[Extracted records]
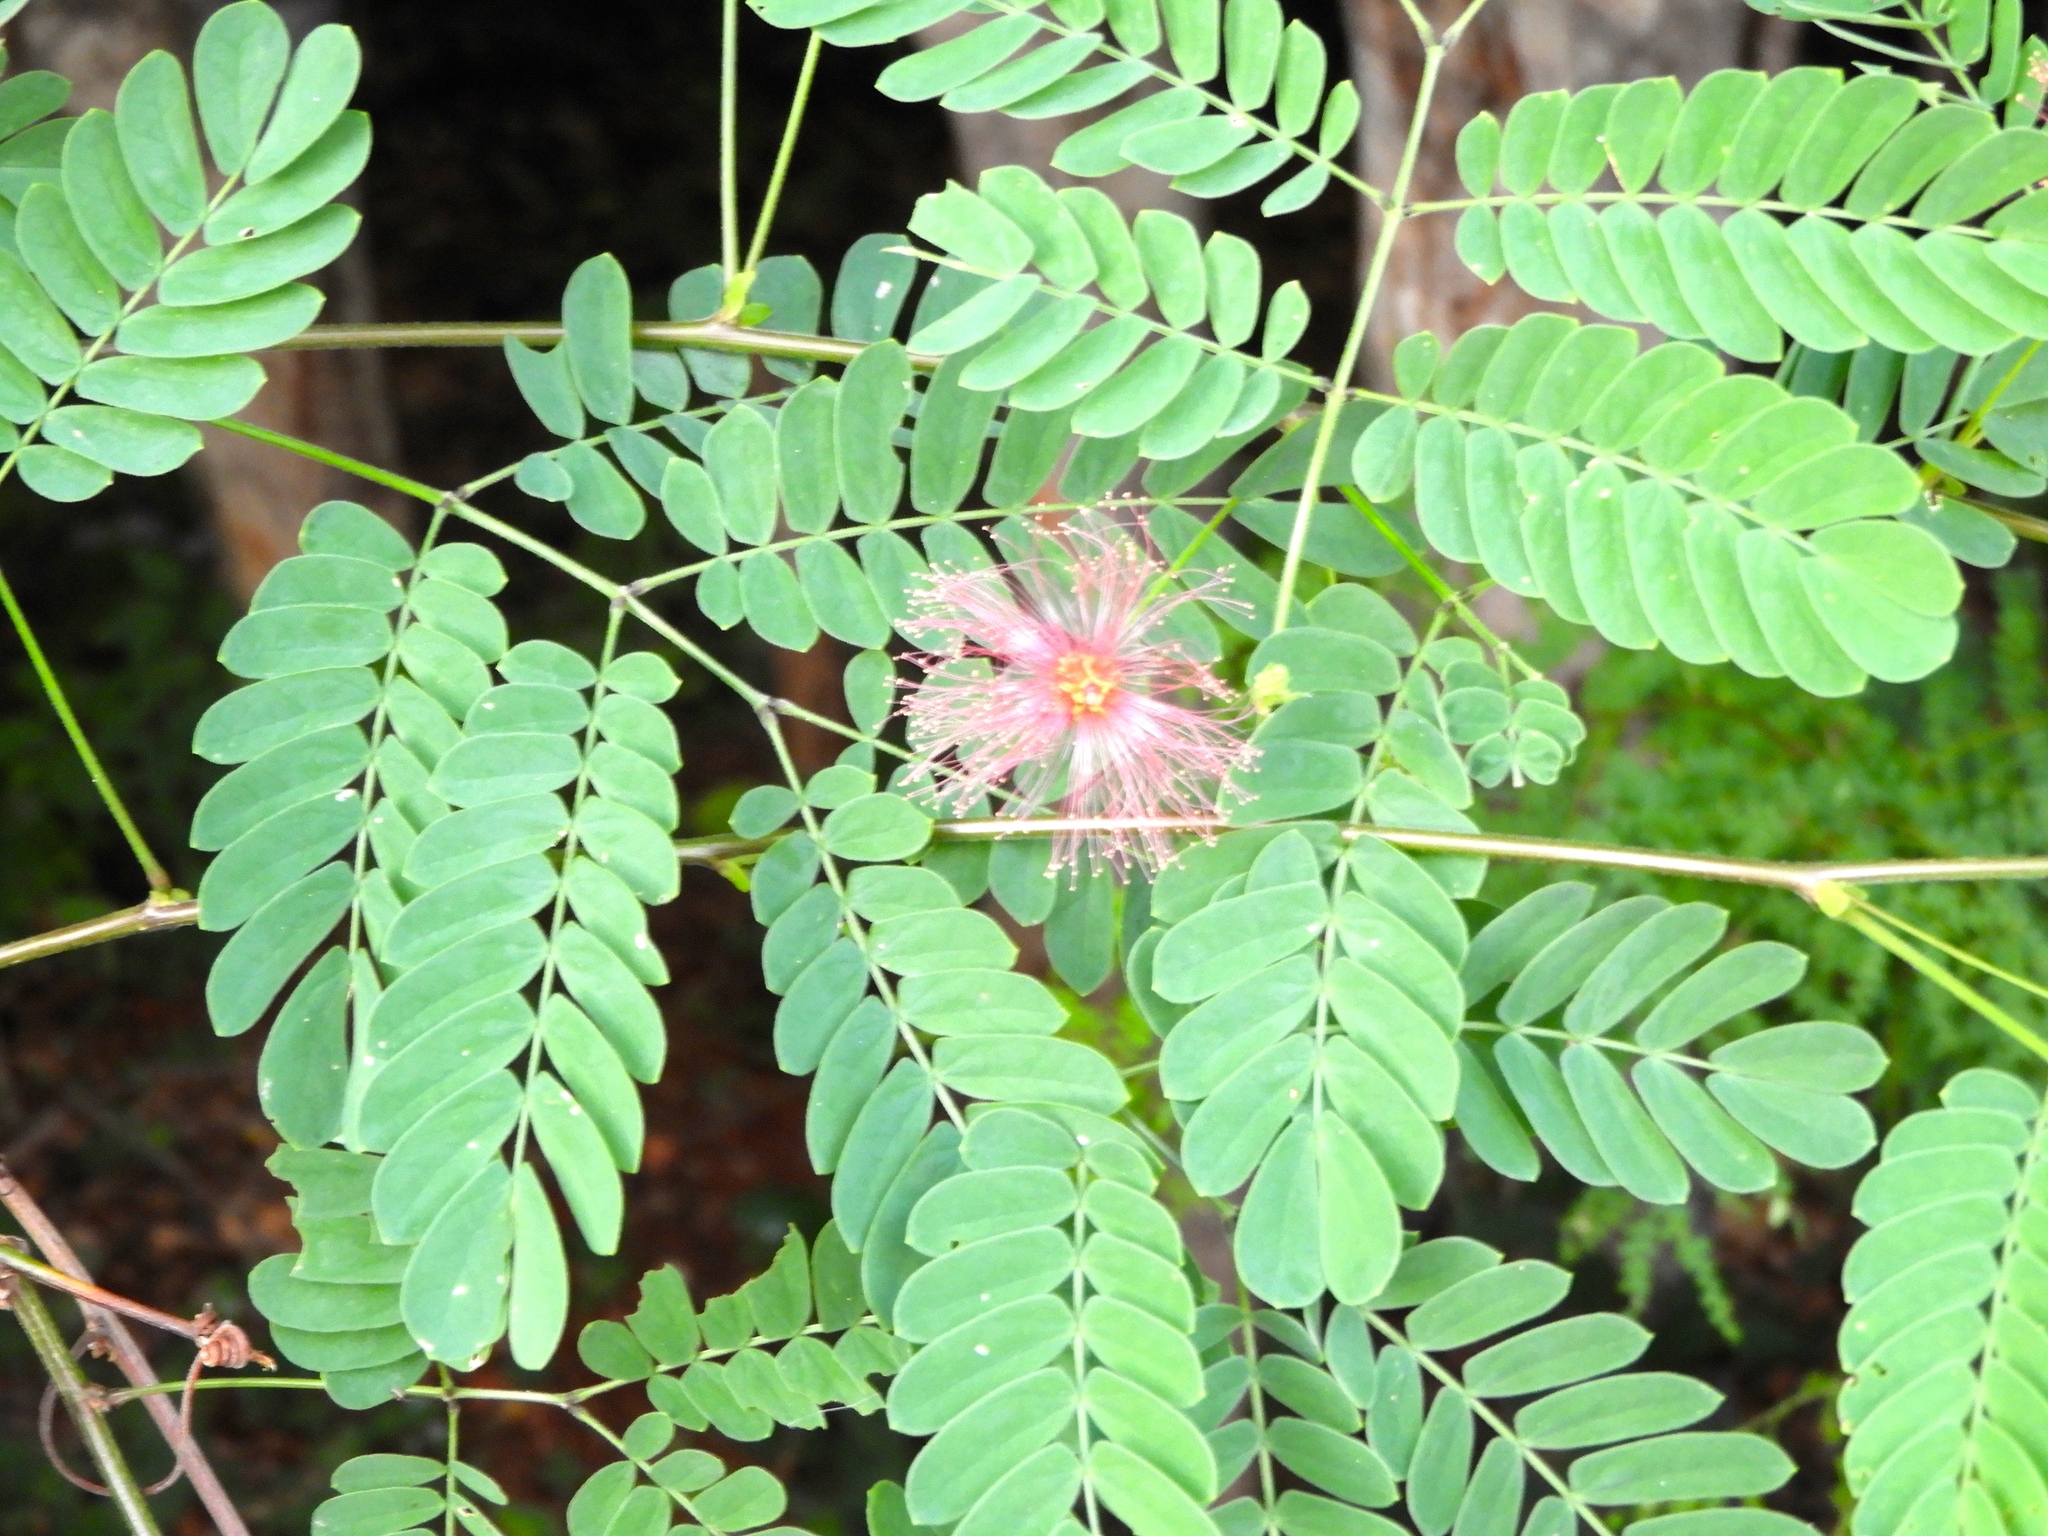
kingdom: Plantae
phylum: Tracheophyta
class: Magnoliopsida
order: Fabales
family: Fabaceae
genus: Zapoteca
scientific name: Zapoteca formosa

Requirements: Rewrite the lines above, changing "scientific name" to "species name" everywhere and keeping everything else the same. Leave the pictures out.

Response to this task:
kingdom: Plantae
phylum: Tracheophyta
class: Magnoliopsida
order: Fabales
family: Fabaceae
genus: Zapoteca
species name: Zapoteca formosa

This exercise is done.